Many small and regional US banks are facing the risk of failure, especially with some banks facing the risk of failing or falling below their minimum capital requirements, according to Christopher Wolfe, managing director and head of North American banks at Fitch Ratings.
Economists on the US Bank Failures
Klaros Group analyzed around 4,000 banks and discovered that 282 were facing a banking crisis in the US. Some reasons behind the possibility of US bank failures are commercial real estate loans and potential losses from higher interest rates. Most of these banks are smaller ones with assets totaling less than $10 billion.
Brian Graham, co-founder and partner at Klaros Group, said that while most of these banks are not bankrupt, they are stressed, which could lead to fewer US bank failures. However, this stress could still affect communities and customers.
Graham said that this banking crisis in the US might lead to consumers experiencing effects like banks choosing not to invest in new branches, technology, or staff.
Sheila Bair, former chair of the U.S. Federal Deposit Insurance Corp., said that for individuals, the consequences of small US bank failures are mostly indirect. She noted that if individuals have deposits below the insured limit of $250,000, there would be no direct consequences for them in the case of bank failures in the US.
If a bank insured by the FDIC fails, all depositors will be reimbursed up to at least $250,000 per depositor per FDIC-insured bank, per ownership category.
Is There a Possibility of Another Banking Crisis in the US?
One of the important dates for understanding the banking crisis in the US is March 11, when the Federal Reserve will close the bank term funding program. This started a year ago due to the banking crisis in the US, such as the collapse of regional banks like Signature, Silvergate, and Silicon Valley.
The US bank failures happened because large numbers of customers withdrew deposits, particularly tech or crypto businesses needing funds for losses and attracted by better savings rates elsewhere.

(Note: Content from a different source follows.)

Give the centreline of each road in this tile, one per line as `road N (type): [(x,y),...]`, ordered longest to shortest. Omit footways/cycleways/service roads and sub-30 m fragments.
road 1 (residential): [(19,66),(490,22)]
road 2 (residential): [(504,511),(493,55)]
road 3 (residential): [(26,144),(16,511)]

Raising interest rates had already affected banks’ profitability and weakened their balance sheets by lowering the value of their government bond holdings.
The collapse of Silvergate was followed by an event on March 10 when Silicon Valley Bank announced its need to raise capital after selling bonds at a loss, triggering a bank run.
Subsequently, Signature and Swiss bank Credit Suisse also failed. Credit Suisse, facing longstanding issues, was finally taken over by UBS due to heightened anxieties exacerbated by the turmoil in the US.
Investors were concerned about the possibility of other banks failing, as most US banks faced similar risks of customer withdrawals and losses on bond investments.
The Federal Reserve’s Bank Term Funding Program (BTFP) helped reduce the panic by allowing banks to borrow from the central bank using their bonds as collateral. This provided banks with additional funding and restored the value of their bonds to their original face value.
This resulted in offsetting the impact of interest rate increases and improving their balance sheets. Since then, only one more bank, First Republic Bank in San Francisco, has failed.